Single by Tiwa Savage featuring Brandy

from the EP Water & Garri
- Released: 12 October 2021
- Genre: Afrobeats; R&B; soul;
- Length: 3:38
- Label: Motown; UMGSA;
- Songwriters: Tiwatope Savage; Brandy Norwood; Michael Ajayi; Richard King; Sunday Adegeye; Oluwatosin Oguntade;
- Producer: Mystro

Music video
- "Somebody's Son" on YouTube

= Somebody's Son =

"Somebody's Son" is a song by Nigerian singer Tiwa Savage featuring American singer Brandy. It was released as the second single from the former's second EP Water & Garri (2021) by Motown Records and Universal Music South Africa on 12 October 2021. The song blends Afrobeats with R&B and soul, and explores themes of love and emotion. It received positive reviews from critics, who praised the vocal chemistry between Savage and Brandy and its mellow production. The song was nominated for Outstanding International Song at the 53rd NAACP Image Awards, and received other nominations from The Headies, The Beatz Awards, and the All Africa Music Awards.

== Background ==
In an interview with Dash Radio, Tiwa Savage said she had long admired American singer Brandy and described her as one of her favorite vocalists. She recalled that after moving to London, listening to Brandy's "I Wanna Be Down" inspired her to pursue singing, and that she would study and mimic the singer's vocal runs and ad-libs. Savage later explained that she later met Brandy through a mutual connection, which led to a studio session where Brandy suggested they record a song together. During the session, Savage presented "Somebody's Son", which she had already written.

== Critical reception ==
"Somebody's Son" received positive reviews from critics, who praised Tiwa Savage and Brandy's vocal chemistry, its romantic theme, and its mellow production. Solope Alatise from the Indiependent said the two's vocals "blend seamlessly" and its beat "creates a picture of intimacy and generational love." Alatise added that the song "makes you hopeful again" and concluded that it "hails new hope for love." Afrocritiks Abioye Damilare Samson included it in the publication's list of "10 Tiwa Savage Songs That Crowned Her the Queen of Afrobeats". He described the song as "a subtle heartbreak anthem" and "undeniably one of the most memorable cuts" from Water & Garri, further calling it an "international collaboration that was nothing short of flawless" where "the duo's voices glide effortlessly over the mellow production." Emmanuel Daraloye, writing for TheCable, called the track "a perfect blend of synergy between two world-class songstresses."

Bounding boxes with keypoints
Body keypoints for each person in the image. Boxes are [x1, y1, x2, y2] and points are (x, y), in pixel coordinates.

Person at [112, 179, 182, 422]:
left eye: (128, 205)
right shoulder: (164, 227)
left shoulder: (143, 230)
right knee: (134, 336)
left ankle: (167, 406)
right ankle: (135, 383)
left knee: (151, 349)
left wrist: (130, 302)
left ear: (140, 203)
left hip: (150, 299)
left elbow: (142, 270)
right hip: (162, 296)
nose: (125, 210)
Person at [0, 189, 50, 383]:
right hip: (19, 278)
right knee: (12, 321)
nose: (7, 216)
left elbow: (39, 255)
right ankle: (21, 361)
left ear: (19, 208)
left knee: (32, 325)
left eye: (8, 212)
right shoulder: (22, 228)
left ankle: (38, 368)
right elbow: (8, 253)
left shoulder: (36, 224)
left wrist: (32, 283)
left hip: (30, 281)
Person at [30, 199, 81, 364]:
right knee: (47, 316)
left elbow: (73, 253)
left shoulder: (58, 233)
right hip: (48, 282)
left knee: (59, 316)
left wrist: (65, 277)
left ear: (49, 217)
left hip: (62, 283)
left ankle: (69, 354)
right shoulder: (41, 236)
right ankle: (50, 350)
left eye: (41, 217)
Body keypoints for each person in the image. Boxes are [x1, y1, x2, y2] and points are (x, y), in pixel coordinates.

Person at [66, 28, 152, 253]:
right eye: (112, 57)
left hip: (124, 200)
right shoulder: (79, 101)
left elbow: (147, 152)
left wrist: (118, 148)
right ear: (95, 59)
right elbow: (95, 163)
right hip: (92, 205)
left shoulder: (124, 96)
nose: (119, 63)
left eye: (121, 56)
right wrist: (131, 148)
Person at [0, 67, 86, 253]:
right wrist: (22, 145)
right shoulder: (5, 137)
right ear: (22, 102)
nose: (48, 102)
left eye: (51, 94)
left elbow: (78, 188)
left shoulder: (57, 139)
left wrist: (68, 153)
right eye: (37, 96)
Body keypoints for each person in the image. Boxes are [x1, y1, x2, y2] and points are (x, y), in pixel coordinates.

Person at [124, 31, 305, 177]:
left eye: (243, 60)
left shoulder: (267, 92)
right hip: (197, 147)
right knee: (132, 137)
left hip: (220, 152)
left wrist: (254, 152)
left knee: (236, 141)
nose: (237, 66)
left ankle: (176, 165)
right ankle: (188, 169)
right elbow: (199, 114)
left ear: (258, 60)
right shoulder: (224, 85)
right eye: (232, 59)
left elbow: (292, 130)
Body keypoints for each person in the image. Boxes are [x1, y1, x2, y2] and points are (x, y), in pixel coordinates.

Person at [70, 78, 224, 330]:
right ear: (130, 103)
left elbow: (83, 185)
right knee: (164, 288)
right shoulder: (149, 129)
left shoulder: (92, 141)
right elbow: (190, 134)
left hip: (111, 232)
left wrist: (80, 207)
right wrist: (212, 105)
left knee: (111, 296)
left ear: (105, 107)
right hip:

Task prompt
From the article on "Somebody's Son," write out the passage that starts at "Music video" and ends at "Africa Music Awards.". The lines are separate material that has no connection to the text.

Reply to the exercise
Music video
- "Somebody's Son" on YouTube

= Somebody's Son =

"Somebody's Son" is a song by Nigerian singer Tiwa Savage featuring American singer Brandy. It was released as the second single from the former's second EP Water & Garri (2021) by Motown Records and Universal Music South Africa on 12 October 2021. The song blends Afrobeats with R&B and soul, and explores themes of love and emotion. It received positive reviews from critics, who praised the vocal chemistry between Savage and Brandy and its mellow production. The song was nominated for Outstanding International Song at the 53rd NAACP Image Awards, and received other nominations from The Headies, The Beatz Awards, and the All Africa Music Awards.